Return copies of the lines below that mention "gdzie".
[The input Boundary: Start]
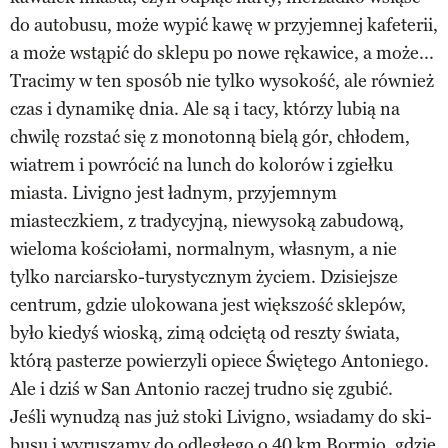
do autobusu, może wypić kawę w przyjemnej kafeterii,
a może wstąpić do sklepu po nowe rękawice, a może...
Tracimy w ten sposób nie tylko wysokość, ale również
czas i dynamikę dnia. Ale są i tacy, którzy lubią na
chwilę rozstać się z monotonną bielą gór, chłodem,
wiatrem i powrócić na lunch do kolorów i zgiełku
miasta. Livigno jest ładnym, przyjemnym
miasteczkiem, z tradycyjną, niewysoką zabudową,
wieloma kościołami, normalnym, własnym, a nie
tylko narciarsko-turystycznym życiem. Dzisiejsze
centrum, gdzie ulokowana jest większość sklepów,
było kiedyś wioską, zimą odciętą od reszty świata,
którą pasterze powierzyli opiece Świętego Antoniego.
Ale i dziś w San Antonio raczej trudno się zgubić.
Jeśli wynudzą nas już stoki Livigno, wsiadamy do ski-
busu i wyruszamy do odległego o 40 km Bormio, gdzie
[The input Boundary: End]
Expected answer
centrum, gdzie ulokowana jest większość sklepów,
busu i wyruszamy do odległego o 40 km Bormio, gdzie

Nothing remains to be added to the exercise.